Jams and Jellies FAQ's

jelly preparationWhat happens to jam or jelly when only half the amount of sugar needed is used in making a batch?
A gel cannot form and you wind up with syrup, not jam or jelly.

What is the result when a jam or jelly recipe is doubled?
When a double batch is made and cooked for the usual time, it will be undercooked making it soft and runny. If boiled longer, it will have caramelized flavor and dark color.

Is it necessary to process jams and preserves in a boiling water bath?
Yes. This is the safest way to keep jams and jellies shelf stable and to prevent any bacterial or mold growth. Adding wax to the top of the product is no longer recommended as this encourages mold growth.

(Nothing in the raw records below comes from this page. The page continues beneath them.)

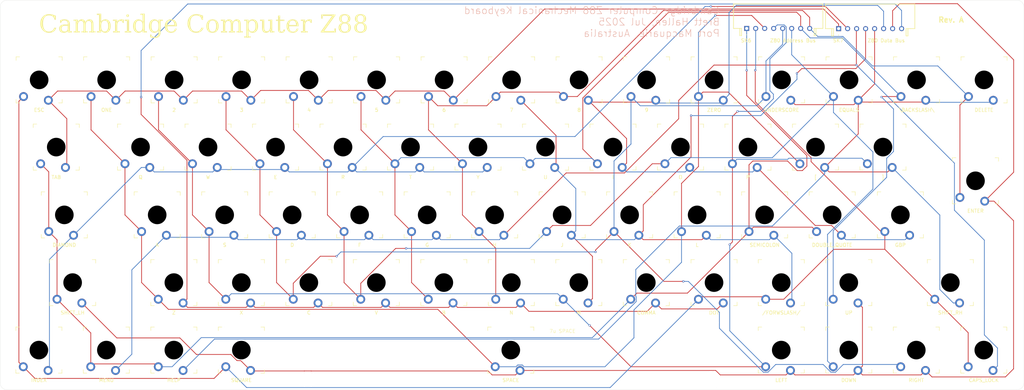
<source format=kicad_pcb>
(kicad_pcb
	(version 20241229)
	(generator "pcbnew")
	(generator_version "9.0")
	(general
		(thickness 1.6)
		(legacy_teardrops no)
	)
	(paper "A3")
	(title_block
		(title "Z88 Mechanical Keyboard (Inverted-T Cursor)")
		(date "4-Jul-2025")
		(rev "A")
		(company "Brett Hallen")
		(comment 1 "www.youtube.com/@Brfff")
	)
	(layers
		(0 "F.Cu" signal)
		(2 "B.Cu" signal)
		(9 "F.Adhes" user "F.Adhesive")
		(11 "B.Adhes" user "B.Adhesive")
		(13 "F.Paste" user)
		(15 "B.Paste" user)
		(5 "F.SilkS" user "F.Silkscreen")
		(7 "B.SilkS" user "B.Silkscreen")
		(1 "F.Mask" user)
		(3 "B.Mask" user)
		(17 "Dwgs.User" user "User.Drawings")
		(19 "Cmts.User" user "User.Comments")
		(21 "Eco1.User" user "User.Eco1")
		(23 "Eco2.User" user "User.Eco2")
		(25 "Edge.Cuts" user)
		(27 "Margin" user)
		(31 "F.CrtYd" user "F.Courtyard")
		(29 "B.CrtYd" user "B.Courtyard")
		(35 "F.Fab" user)
		(33 "B.Fab" user)
		(39 "User.1" user)
		(41 "User.2" user)
		(43 "User.3" user)
		(45 "User.4" user)
	)
	(setup
		(pad_to_mask_clearance 0)
		(allow_soldermask_bridges_in_footprints no)
		(tenting front back)
		(grid_origin 283.9576 168.6946)
		(pcbplotparams
			(layerselection 0x00000000_00000000_55555555_57575573)
			(plot_on_all_layers_selection 0x00000000_00000000_00000000_00000000)
			(disableapertmacros no)
			(usegerberextensions no)
			(usegerberattributes yes)
			(usegerberadvancedattributes yes)
			(creategerberjobfile yes)
			(dashed_line_dash_ratio 12.000000)
			(dashed_line_gap_ratio 3.000000)
			(svgprecision 4)
			(plotframeref no)
			(mode 1)
			(useauxorigin no)
			(hpglpennumber 1)
			(hpglpenspeed 20)
			(hpglpendiameter 15.000000)
			(pdf_front_fp_property_popups yes)
			(pdf_back_fp_property_popups yes)
			(pdf_metadata yes)
			(pdf_single_document yes)
			(dxfpolygonmode yes)
			(dxfimperialunits yes)
			(dxfusepcbnewfont yes)
			(psnegative no)
			(psa4output no)
			(plot_black_and_white yes)
			(plotinvisibletext no)
			(sketchpadsonfab no)
			(plotpadnumbers no)
			(hidednponfab no)
			(sketchdnponfab yes)
			(crossoutdnponfab yes)
			(subtractmaskfromsilk no)
			(outputformat 4)
			(mirror no)
			(drillshape 0)
			(scaleselection 1)
			(outputdirectory "")
		)
	)
	(net 0 "")
	(net 1 "COL4")
	(net 2 "COL5")
	(net 3 "COL1")
	(net 4 "COL7")
	(net 5 "COL2")
	(net 6 "COL6")
	(net 7 "COL0")
	(net 8 "COL3")
	(net 9 "ROW4")
	(net 10 "ROW6")
	(net 11 "ROW5")
	(net 12 "ROW7")
	(net 13 "ROW1")
	(net 14 "ROW0")
	(net 15 "ROW3")
	(net 16 "ROW2")
	(footprint "Clueless_Engineer:SW_Gateron_LowProfile_THT" (layer "F.Cu") (at 198.3531 130.4488))
	(footprint "Clueless_Engineer:SW_Gateron_LowProfile_THT" (layer "F.Cu") (at 160.2531 130.4488))
	(footprint "Clueless_Engineer:SW_Gateron_LowProfile_THT" (layer "F.Cu") (at 150.6794 111.4801))
	(footprint "Clueless_Engineer:SW_Gateron_LowProfile_THT" (layer "F.Cu") (at 164.9465 149.585))
	(footprint "PCM_Mounting_Keyboard_Stabilizer:Stabilizer_Cherry_MX_2.00u" (layer "F.Cu") (at 331.6706 168.6946))
	(footprint "PCM_Mounting_Keyboard_Stabilizer:Stabilizer_Cherry_MX_7.00u" (layer "F.Cu") (at 207.4576 187.7446))
	(footprint "Clueless_Engineer:SW_Gateron_LowProfile_THT" (layer "F.Cu") (at 264.9794 111.4801))
	(footprint "Clueless_Engineer:SW_Gateron_LowProfile_THT" (layer "F.Cu") (at 341.1794 111.4801))
	(footprint "Clueless_Engineer:SW_Gateron_LowProfile_THT" (layer "F.Cu") (at 207.6076 187.7446))
	(footprint "Clueless_Engineer:SW_Gateron_LowProfile_THT" (layer "F.Cu") (at 179.3031 130.4488))
	(footprint "Clueless_Engineer:SW_Gateron_LowProfile_THT" (layer "F.Cu") (at 131.5576 168.6946))
	(footprint "Clueless_Engineer:SW_Gateron_LowProfile_THT" (layer "F.Cu") (at 131.5576 187.7446))
	(footprint "Clueless_Engineer:SW_Gateron_LowProfile_THT" (layer "F.Cu") (at 93.5294 111.4801))
	(footprint "Clueless_Engineer:SW_Gateron_LowProfile_THT" (layer "F.Cu") (at 74.4076 187.7446))
	(footprint "Clueless_Engineer:SW_Gateron_LowProfile_THT" (layer "F.Cu") (at 169.7294 111.4801))
	(footprint "Clueless_Engineer:SW_Gateron_LowProfile_THT" (layer "F.Cu") (at 81.59 149.585))
	(footprint "Clueless_Engineer:55203148" (layer "F.Cu") (at 270.4681 96.9557))
	(footprint "Clueless_Engineer:SW_Gateron_LowProfile_THT" (layer "F.Cu") (at 303.0076 168.6946))
	(footprint "Clueless_Engineer:SW_Gateron_LowProfile_THT" (layer "F.Cu") (at 317.5716 149.585))
	(footprint "Clueless_Engineer:SW_Gateron_LowProfile_THT" (layer "F.Cu") (at 312.6531 130.4488))
	(footprint "Clueless_Engineer:SW_Gateron_LowProfile_THT" (layer "F.Cu") (at 188.7076 168.6946))
	(footprint "Clueless_Engineer:SW_Gateron_LowProfile_THT" (layer "F.Cu") (at 283.9406 187.7446))
	(footprint "Clueless_Engineer:SW_Gateron_LowProfile_THT" (layer "F.Cu") (at 298.3129 149.585))
	(footprint "Clueless_Engineer:SW_Gateron_LowProfile_THT" (layer "F.Cu") (at 284.0294 111.4801))
	(footprint "MountingHole:MountingHole_3.2mm_M3" (layer "F.Cu") (at 348.4681 92.9557))
	(footprint "Clueless_Engineer:SW_Gateron_LowProfile_THT" (layer "F.Cu") (at 226.8076 168.6946))
	(footprint "Clueless_Engineer:SW_Gateron_LowProfile_THT" (layer "F.Cu") (at 283.9576 168.6946))
	(footprint "Clueless_Engineer:SW_Gateron_LowProfile_THT" (layer "F.Cu") (at 322.0576 187.7446))
	(footprint "PCM_Mounting_Keyboard_Stabilizer:Stabilizer_Cherry_MX_2.00u" (layer "F.Cu") (at 83.8686 168.6796))
	(footprint "Clueless_Engineer:SW_Gateron_LowProfile_THT" (layer "F.Cu") (at 279.2465 149.585))
	(footprint "Clueless_Engineer:SW_Gateron_LowProfile_THT"
		(layer "F.Cu")
		(uuid "6c4577b8-2870-4044-8db5-72827e5db79c")
		(at 131.6294 111.4801)
		(descr "Gateron Low Profile (KS-27 & KS-33) style mechanical keyboard switch, through-hole soldering, single-sided mounting. Gateron Low Profile and Cherry MX Low Profile are NOT compatible.")
		(tags "switch, low_profile")
		(property "Reference" "SW21"
			(at 0 -8.5 0)
			(unlocked yes)
			(layer "F.SilkS")
			(hide yes)
			(uuid "6094493b-5ca2-4737-843a-ab25838bdce9")
			(effects
				(font
					(size 1 1)
					(thickness 0.15)
				)
			)
		)
		(property "Value" "3"
			(at 0 8.5 0)
			(unlocked yes)
			(layer "F.SilkS")
			(uuid "b9fe68a8-1be1-46fa-885b-7b4a97662346")
			(effects
				(font
					(size 1 1)
					(thickness 0.15)
				)
			)
		)
		(property "Datasheet" ""
			(at 0 0 0)
			(layer "F.Fab")
			(hide yes)
			(uuid "62241344-6775-4408-828b-4d670e9cba3d")
			(effects
				(font
					(size 1.27 1.27)
					(thickness 0.15)
				)
			)
		)
		(property "Description" "Push button switch, normal
... [499822 chars truncated]
</source>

Is it all right to use moldy jam?
If there is just a little bit, spoon off the top 1/2 inch before using the product. If there is a lot of mold, throw it out!

Can you substitute powdered pectin for liquid pectin in a recipe?
No. They are not interchangeable.

If freezer jam is too soft, how can you make it thicker?
Bring it to a boil. It should thicken when it cools.

Why is my jelly "gummy"?
It has been overcooked.

What causes crystals to form in grape jelly?
The crystals are tartrate crystals in the grape juice. To remove them, let the crystals settle out of the extracted juice by refrigerating overnight. Strain the juice to remove the crystals before making jelly.